--- Text excerpt ---
Multi-Instrumentalist Orphy Robinson on Freeing Your Musical Compositions
Music is a language, especially if you work with others to create it.
The notes, dynamics, chords and rhythmic choices you make in your songs all communicate something to your audience and those you collaborate with.
But understanding that language and knowing how to communicate musically takes a lifetime.
So who better to talk to about the language of music and the meaning of musical collaboration other than Orphy Robinson–a highly skilled multi instrumentalist who’s worked with everyone from Sonic Youth’s Thurston Moore, Pink Floyd’s Robert Plant, to the legendary free jazz composer Don Cherry.
We sat down with Orphy to hear his ideas about the language of music, the role of a multi-instrumentalist, composition and how the internet is changing the way artists collaborate.
Learning to communicate in a band
As a youngster, Orphy started playing music when he joined a local Scottish pipe band.
Learning snare drum rudiments was a useful start into the world of percussion, but he consistently found himself enamored with the marimba and xylophone.
He hung around the local roller disco during his teenage years where he made friends and it wasn’t long before they started jamming.
They formed what Orphy calls a “workshop” band with initially a bassist and guitarist– they’d cover Kool and the Gang tracks and the occasional attempt at an Earth, Wind & Fire song.
Over the next few years, the band evolved as players came and went.
Soon the funk band named itself “Savanna”. They would go on to release a few singles that briefly showed up on a few UK R&B charts.
“I think at a certain point I got excited by xylophones and marimbas, the size of them got me thinking ‘Wow! One guy plays that? That’s cool!”
“The first bands I was in though, I was playing congas and percussion and I would sometimes do some keys and things.”
---
### Exercise 1
Answer these from the article on Orphy Robinson:
(a) What kind of band did Orphy join when he first started playing music?
(b) Where did he spend time during his teenage years?
(c) What name did the funk band eventually give itself?
### Exercise 2
Retype a passage from the article on Orphy Robinson, starting at the words "Learning to communicate" and stopping after the words "came and went.".
The listing that comes next is separate material with no connection to the article on Orphy Robinson.
--- Data records ---
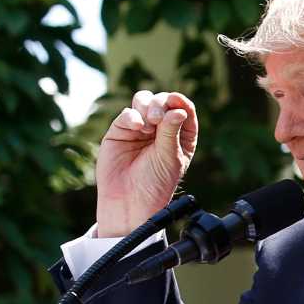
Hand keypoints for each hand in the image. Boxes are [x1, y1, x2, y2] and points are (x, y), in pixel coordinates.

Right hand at [95, 89, 198, 236]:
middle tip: (158, 117)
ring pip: (143, 101)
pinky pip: (127, 114)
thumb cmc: (154, 185)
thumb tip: (178, 109)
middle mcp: (160, 129)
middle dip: (161, 104)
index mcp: (179, 136)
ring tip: (150, 121)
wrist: (128, 202)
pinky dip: (133, 116)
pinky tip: (138, 127)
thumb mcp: (170, 158)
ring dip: (148, 105)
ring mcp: (139, 129)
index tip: (177, 101)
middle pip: (162, 101)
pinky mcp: (120, 132)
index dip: (181, 102)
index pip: (183, 110)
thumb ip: (172, 132)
---
### Response area 1
(a) A local Scottish pipe band.
(b) The local roller disco.
(c) Savanna.

### Response area 2
Learning to communicate in a band
As a youngster, Orphy started playing music when he joined a local Scottish pipe band.
Learning snare drum rudiments was a useful start into the world of percussion, but he consistently found himself enamored with the marimba and xylophone.
He hung around the local roller disco during his teenage years where he made friends and it wasn’t long before they started jamming.
They formed what Orphy calls a “workshop” band with initially a bassist and guitarist– they’d cover Kool and the Gang tracks and the occasional attempt at an Earth, Wind & Fire song.
Over the next few years, the band evolved as players came and went.